An image-free, exact copy of the records below is required.

Records from a data collection
:::

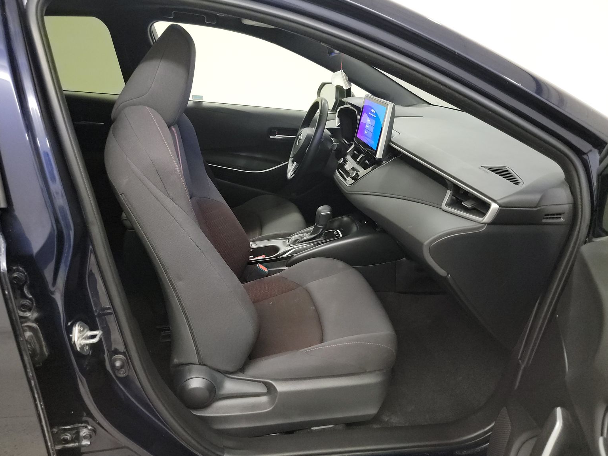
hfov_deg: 69.4
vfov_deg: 54.9
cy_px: 230
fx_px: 439
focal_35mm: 25
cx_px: 302
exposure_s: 1/59
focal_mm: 6.7
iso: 1478
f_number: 1.8
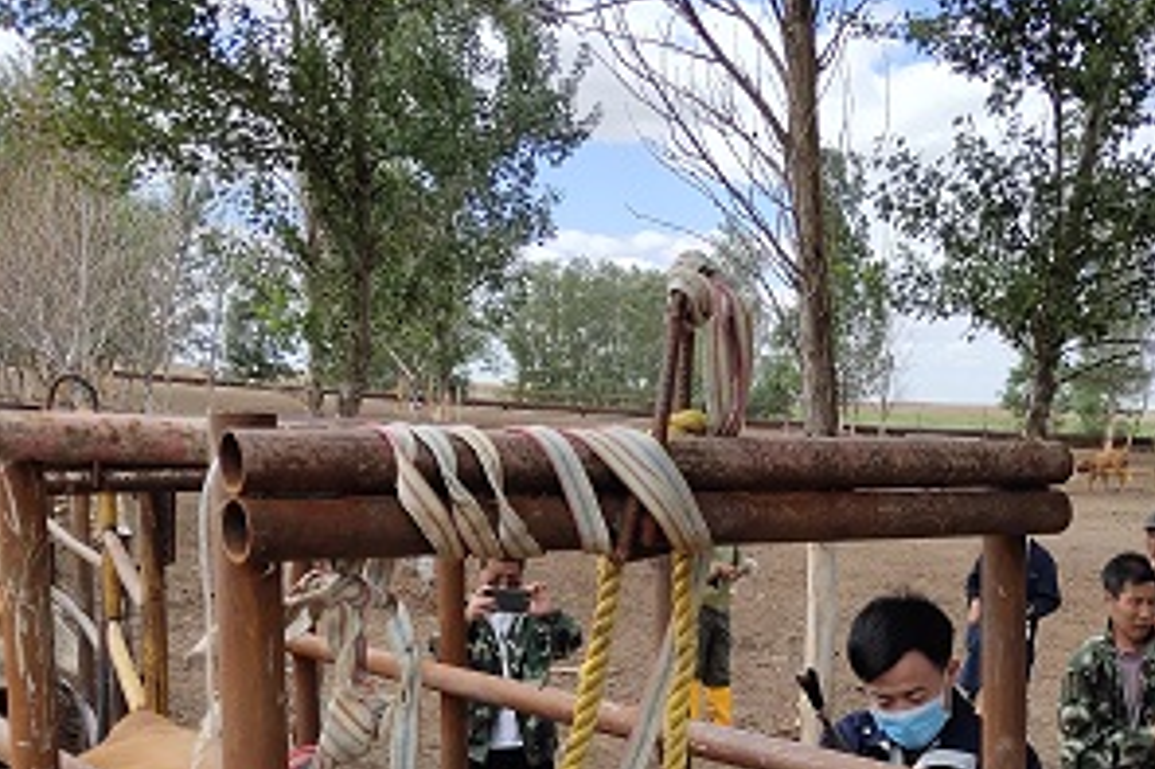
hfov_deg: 35.1
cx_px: 819
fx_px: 1796
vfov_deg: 23.3
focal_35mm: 56
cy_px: 734
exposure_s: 1/2382
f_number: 1.8
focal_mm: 4.27
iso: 50
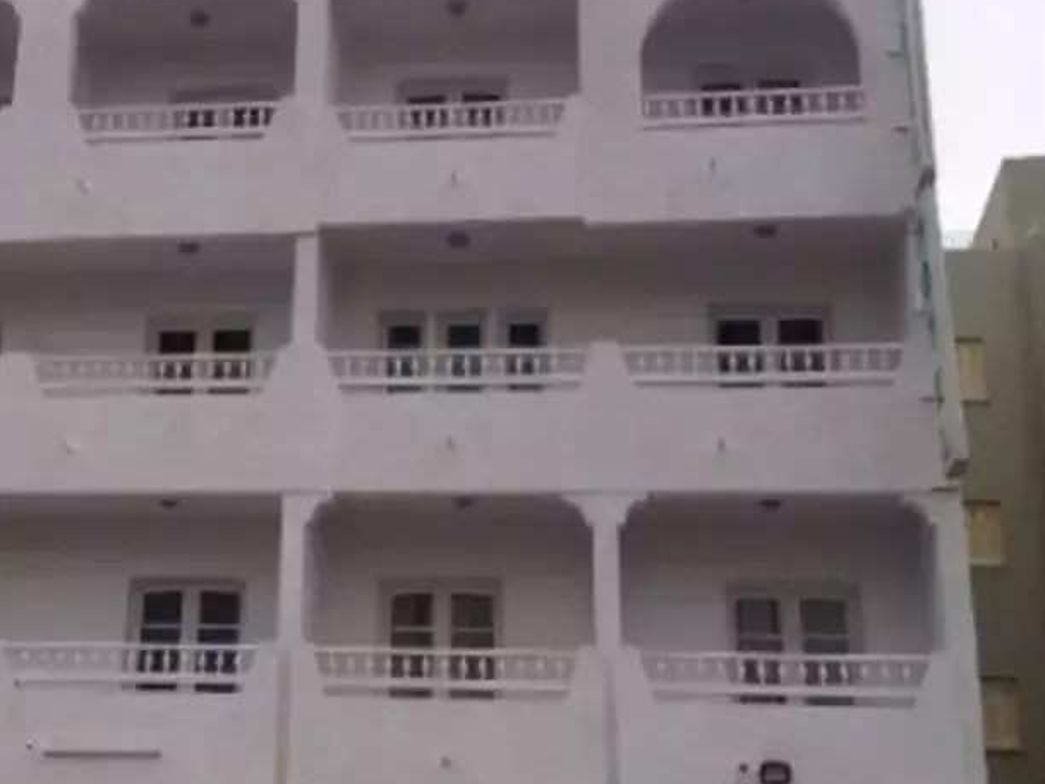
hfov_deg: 27.8
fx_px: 2083
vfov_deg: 21.2
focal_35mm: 69
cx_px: 259
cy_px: 256
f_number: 2.4
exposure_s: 1/1672
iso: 50
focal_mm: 4.28
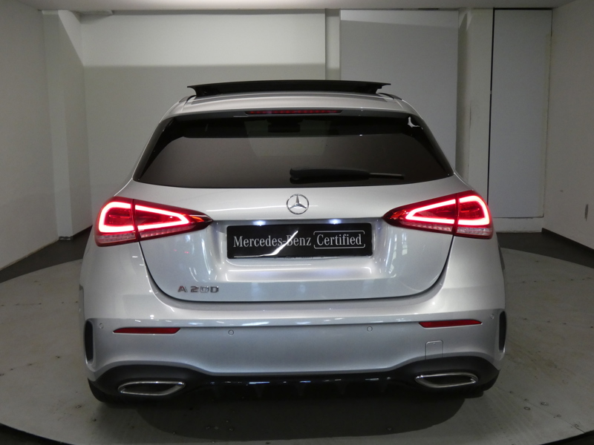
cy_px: 222
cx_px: 297
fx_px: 652
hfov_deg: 49.0
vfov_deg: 37.7
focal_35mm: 38
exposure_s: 1/80
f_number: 3.5
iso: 400
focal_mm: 6.8
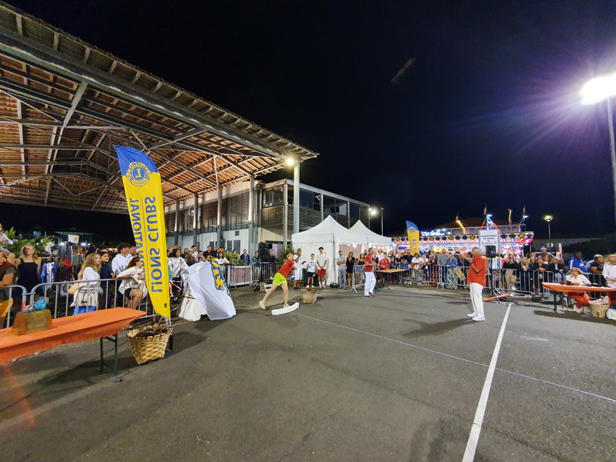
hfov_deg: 106.2
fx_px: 231
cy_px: 231
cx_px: 308
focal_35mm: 13
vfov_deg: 89.9
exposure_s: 1/33
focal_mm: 1.8
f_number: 2.2
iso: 500
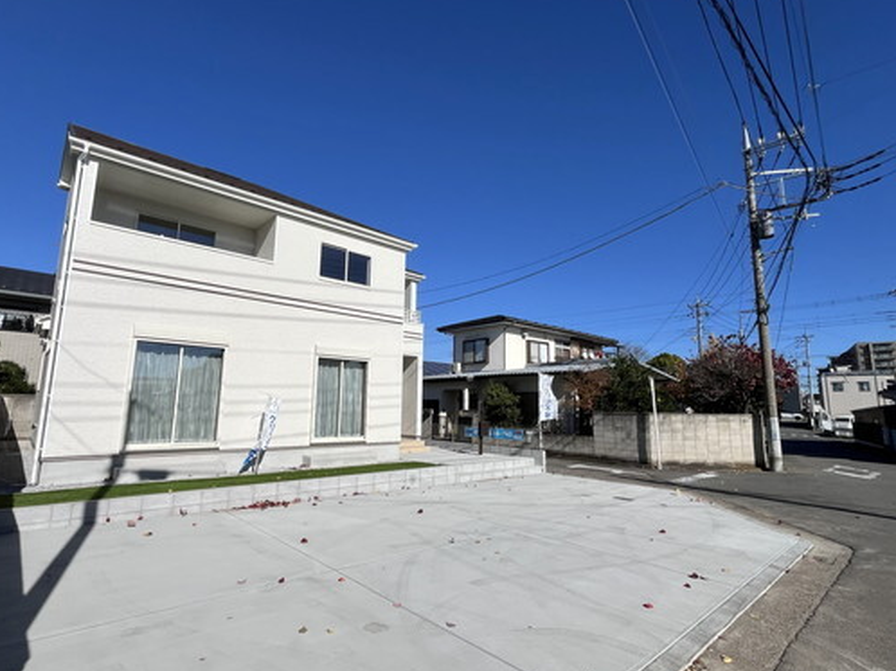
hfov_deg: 87.8
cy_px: 333
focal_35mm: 18
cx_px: 437
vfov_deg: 71.5
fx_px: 466
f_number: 2.4
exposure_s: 1/2660
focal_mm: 1.54
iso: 32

:::

Response for this exercise
hfov_deg: 69.4
vfov_deg: 54.9
cy_px: 230
fx_px: 439
focal_35mm: 25
cx_px: 302
exposure_s: 1/59
focal_mm: 6.7
iso: 1478
f_number: 1.8
hfov_deg: 35.1
cx_px: 819
fx_px: 1796
vfov_deg: 23.3
focal_35mm: 56
cy_px: 734
exposure_s: 1/2382
f_number: 1.8
focal_mm: 4.27
iso: 50
hfov_deg: 27.8
fx_px: 2083
vfov_deg: 21.2
focal_35mm: 69
cx_px: 259
cy_px: 256
f_number: 2.4
exposure_s: 1/1672
iso: 50
focal_mm: 4.28
cy_px: 222
cx_px: 297
fx_px: 652
hfov_deg: 49.0
vfov_deg: 37.7
focal_35mm: 38
exposure_s: 1/80
f_number: 3.5
iso: 400
focal_mm: 6.8
hfov_deg: 106.2
fx_px: 231
cy_px: 231
cx_px: 308
focal_35mm: 13
vfov_deg: 89.9
exposure_s: 1/33
focal_mm: 1.8
f_number: 2.2
iso: 500
hfov_deg: 87.8
cy_px: 333
focal_35mm: 18
cx_px: 437
vfov_deg: 71.5
fx_px: 466
f_number: 2.4
exposure_s: 1/2660
focal_mm: 1.54
iso: 32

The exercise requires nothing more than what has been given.